At step 3 we usually bring in insights from the behavioural science literature – to help identify the barriers to the target behaviour, and the drivers that might trigger people into action. But even without that background, it helps to ask – how easy is it for people to do the target behaviour? Would I do it? What would stop me? Or what would encourage me? Then you can begin to design nudges that remove the behavioural barriers, and enhance the drivers.

VNZ: Say I wanted to get volunteers to sign up for an event. What type of nudges would you introduce?   

Renee: For the purposes of illustration – let’s say that you will target people who visit your website.

First off you’d want to remove any ‘search’ barriers – so you’d promote the event on the home page, and have a really obvious ‘sign up now’ button.

Next you’d want to look at the messaging that you use to promote the event, to introduce some key drivers. You could tap into FOMO (fear of missing out) and indicate that there are a limited number of volunteering spots left. You could boost people’s ego and appeal to the emotions, by telling a short story about how their time makes a difference. You could appeal to people’s sense of autonomy, by giving them a choice of 3 different volunteering roles. You could work with the IKEA effect – which is people’s tendency to love what they’ve created – and give volunteers a chance to ‘co-create’ aspects of the event.

Finally, you’d want to make the sign-up process as streamlined and simple as you can – because even little barriers can put people off. So take out any non-mandatory questions. Chunk up the process into steps, and show people a visual goal gradient – so they know they are currently completing step 2 of 4, which motivates them to keep going. I’d also recommend finishing the process on a social note. So could you make it easy for the volunteer to invite 2 friends along?

These tweaks look little, but they can really affect behaviour. It’s why one of our mottos is ‘sweat the small stuff’.   

VNZ: In addition to nudging, I see that one of your research interests is happiness. What are some of the possible connections between volunteering and happiness?

Renee: There’s a lot of research saying that volunteering can give people a sense of purpose, and boost their overall wellbeing. I think that’s an advertising angle that non-profits could emphasise more – do good, feel good.

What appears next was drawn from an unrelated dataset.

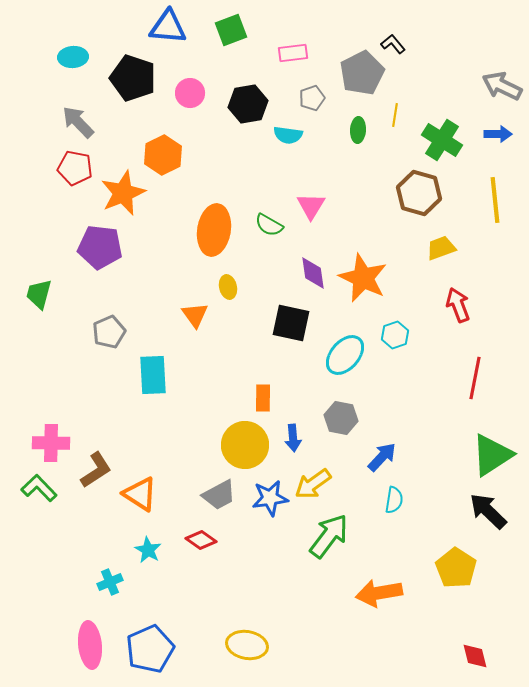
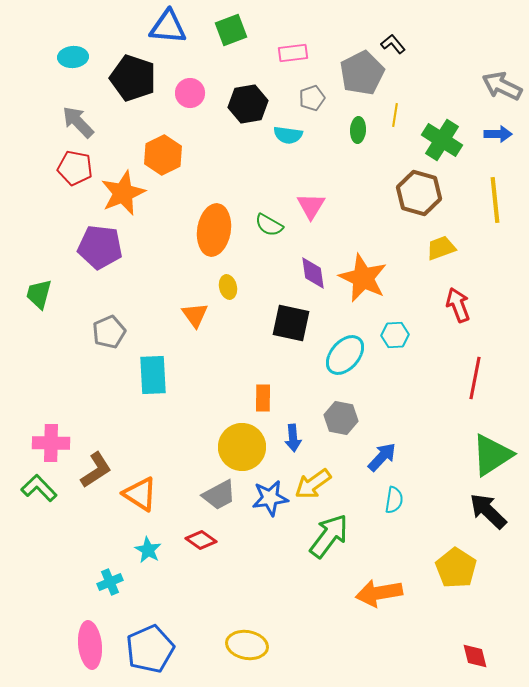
cyan hexagon at (395, 335): rotated 16 degrees clockwise
yellow circle at (245, 445): moved 3 px left, 2 px down
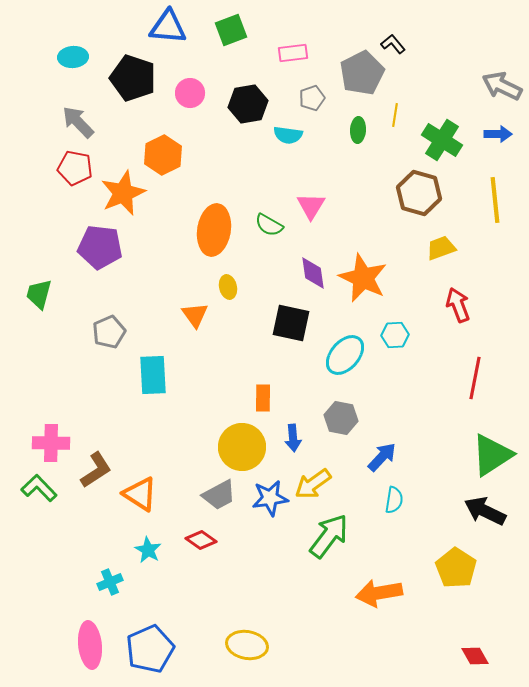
black arrow at (488, 511): moved 3 px left; rotated 18 degrees counterclockwise
red diamond at (475, 656): rotated 16 degrees counterclockwise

In terms of a happiness benefit, I’d encourage people to give their time, not just their money. Donations can feel quite transactional, and the money goes into a big pot, so it’s hard to see how you’ve helped. In contrast, volunteering is people-oriented, and research shows that social interaction is a vital ingredient in a happy life. Volunteering is also practical and tangible – which I know I crave, in this era of ‘online everything’.

As a final point, I think there’s huge scope to increase the level of volunteering done by Millenials. I fit into this demographic, and there’s quite a bit of research showing that we are more purpose-driven than money-driven. We want to feel like we are making a difference – but sometimes we forget that you don’t have to get all of these needs met by your 9-to-5. So maybe you don’t have to change careers – you could just add some voluntary work into the mix.